- [Directive] Reproduce every entry exactly, without alteration.

- [Input data]
* * * *

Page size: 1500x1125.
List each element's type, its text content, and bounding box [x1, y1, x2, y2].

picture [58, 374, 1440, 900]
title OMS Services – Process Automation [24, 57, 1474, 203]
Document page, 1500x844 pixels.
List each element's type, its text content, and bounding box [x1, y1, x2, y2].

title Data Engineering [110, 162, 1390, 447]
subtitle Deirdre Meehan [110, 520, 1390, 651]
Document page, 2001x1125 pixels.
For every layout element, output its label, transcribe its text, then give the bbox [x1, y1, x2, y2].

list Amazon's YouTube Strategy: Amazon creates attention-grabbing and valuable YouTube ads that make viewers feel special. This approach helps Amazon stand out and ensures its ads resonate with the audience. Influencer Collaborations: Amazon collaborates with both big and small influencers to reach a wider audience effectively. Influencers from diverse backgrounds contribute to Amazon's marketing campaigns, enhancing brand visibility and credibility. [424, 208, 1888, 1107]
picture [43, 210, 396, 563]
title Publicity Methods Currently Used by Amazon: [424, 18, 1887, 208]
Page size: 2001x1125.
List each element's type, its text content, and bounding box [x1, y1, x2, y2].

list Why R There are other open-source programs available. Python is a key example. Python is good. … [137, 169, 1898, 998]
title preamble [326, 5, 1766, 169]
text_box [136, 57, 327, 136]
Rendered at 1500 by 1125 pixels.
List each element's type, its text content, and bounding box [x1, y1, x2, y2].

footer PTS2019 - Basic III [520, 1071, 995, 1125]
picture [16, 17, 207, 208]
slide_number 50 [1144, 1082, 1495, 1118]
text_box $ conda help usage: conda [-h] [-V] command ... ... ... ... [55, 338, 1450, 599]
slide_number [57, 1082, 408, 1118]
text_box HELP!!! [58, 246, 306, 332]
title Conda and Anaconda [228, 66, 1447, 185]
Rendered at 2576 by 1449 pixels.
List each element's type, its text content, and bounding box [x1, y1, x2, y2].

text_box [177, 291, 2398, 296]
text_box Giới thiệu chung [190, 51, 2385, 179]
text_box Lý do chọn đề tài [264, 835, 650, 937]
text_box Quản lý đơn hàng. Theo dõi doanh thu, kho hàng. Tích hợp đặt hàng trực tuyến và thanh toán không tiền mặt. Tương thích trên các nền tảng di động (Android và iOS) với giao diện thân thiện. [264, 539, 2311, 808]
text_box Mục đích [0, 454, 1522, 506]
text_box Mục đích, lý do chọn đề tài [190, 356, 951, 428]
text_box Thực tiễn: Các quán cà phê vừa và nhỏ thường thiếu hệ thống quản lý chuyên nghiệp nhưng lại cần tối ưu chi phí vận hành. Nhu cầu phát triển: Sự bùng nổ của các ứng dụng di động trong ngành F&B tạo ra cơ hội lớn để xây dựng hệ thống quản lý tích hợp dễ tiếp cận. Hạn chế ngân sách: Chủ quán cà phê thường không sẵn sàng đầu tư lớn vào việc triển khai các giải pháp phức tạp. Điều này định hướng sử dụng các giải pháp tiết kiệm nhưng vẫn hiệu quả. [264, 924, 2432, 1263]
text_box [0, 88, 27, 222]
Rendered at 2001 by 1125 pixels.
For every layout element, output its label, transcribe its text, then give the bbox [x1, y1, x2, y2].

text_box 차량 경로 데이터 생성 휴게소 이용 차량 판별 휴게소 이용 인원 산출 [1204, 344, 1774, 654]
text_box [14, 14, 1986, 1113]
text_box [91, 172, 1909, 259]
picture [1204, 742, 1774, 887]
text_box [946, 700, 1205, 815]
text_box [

* * * *

- [Solved exercise]
Page size: 1500x1125.
List each element's type, its text content, and bounding box [x1, y1, x2, y2].

picture [58, 374, 1440, 900]
title OMS Services – Process Automation [24, 57, 1474, 203]
Document page, 1500x844 pixels.
List each element's type, its text content, and bounding box [x1, y1, x2, y2].

title Data Engineering [110, 162, 1390, 447]
subtitle Deirdre Meehan [110, 520, 1390, 651]
Document page, 2001x1125 pixels.
For every layout element, output its label, transcribe its text, then give the bbox [x1, y1, x2, y2].

list Amazon's YouTube Strategy: Amazon creates attention-grabbing and valuable YouTube ads that make viewers feel special. This approach helps Amazon stand out and ensures its ads resonate with the audience. Influencer Collaborations: Amazon collaborates with both big and small influencers to reach a wider audience effectively. Influencers from diverse backgrounds contribute to Amazon's marketing campaigns, enhancing brand visibility and credibility. [424, 208, 1888, 1107]
picture [43, 210, 396, 563]
title Publicity Methods Currently Used by Amazon: [424, 18, 1887, 208]
Page size: 2001x1125.
List each element's type, its text content, and bounding box [x1, y1, x2, y2].

list Why R There are other open-source programs available. Python is a key example. Python is good. … [137, 169, 1898, 998]
title preamble [326, 5, 1766, 169]
text_box [136, 57, 327, 136]
Rendered at 1500 by 1125 pixels.
List each element's type, its text content, and bounding box [x1, y1, x2, y2].

footer PTS2019 - Basic III [520, 1071, 995, 1125]
picture [16, 17, 207, 208]
slide_number 50 [1144, 1082, 1495, 1118]
text_box $ conda help usage: conda [-h] [-V] command ... ... ... ... [55, 338, 1450, 599]
slide_number [57, 1082, 408, 1118]
text_box HELP!!! [58, 246, 306, 332]
title Conda and Anaconda [228, 66, 1447, 185]
Rendered at 2576 by 1449 pixels.
List each element's type, its text content, and bounding box [x1, y1, x2, y2].

text_box [177, 291, 2398, 296]
text_box Giới thiệu chung [190, 51, 2385, 179]
text_box Lý do chọn đề tài [264, 835, 650, 937]
text_box Quản lý đơn hàng. Theo dõi doanh thu, kho hàng. Tích hợp đặt hàng trực tuyến và thanh toán không tiền mặt. Tương thích trên các nền tảng di động (Android và iOS) với giao diện thân thiện. [264, 539, 2311, 808]
text_box Mục đích [0, 454, 1522, 506]
text_box Mục đích, lý do chọn đề tài [190, 356, 951, 428]
text_box Thực tiễn: Các quán cà phê vừa và nhỏ thường thiếu hệ thống quản lý chuyên nghiệp nhưng lại cần tối ưu chi phí vận hành. Nhu cầu phát triển: Sự bùng nổ của các ứng dụng di động trong ngành F&B tạo ra cơ hội lớn để xây dựng hệ thống quản lý tích hợp dễ tiếp cận. Hạn chế ngân sách: Chủ quán cà phê thường không sẵn sàng đầu tư lớn vào việc triển khai các giải pháp phức tạp. Điều này định hướng sử dụng các giải pháp tiết kiệm nhưng vẫn hiệu quả. [264, 924, 2432, 1263]
text_box [0, 88, 27, 222]
Rendered at 2001 by 1125 pixels.
For every layout element, output its label, transcribe its text, then give the bbox [x1, y1, x2, y2].

text_box 차량 경로 데이터 생성 휴게소 이용 차량 판별 휴게소 이용 인원 산출 [1204, 344, 1774, 654]
text_box [14, 14, 1986, 1113]
text_box [91, 172, 1909, 259]
picture [1204, 742, 1774, 887]
text_box [946, 700, 1205, 815]
text_box [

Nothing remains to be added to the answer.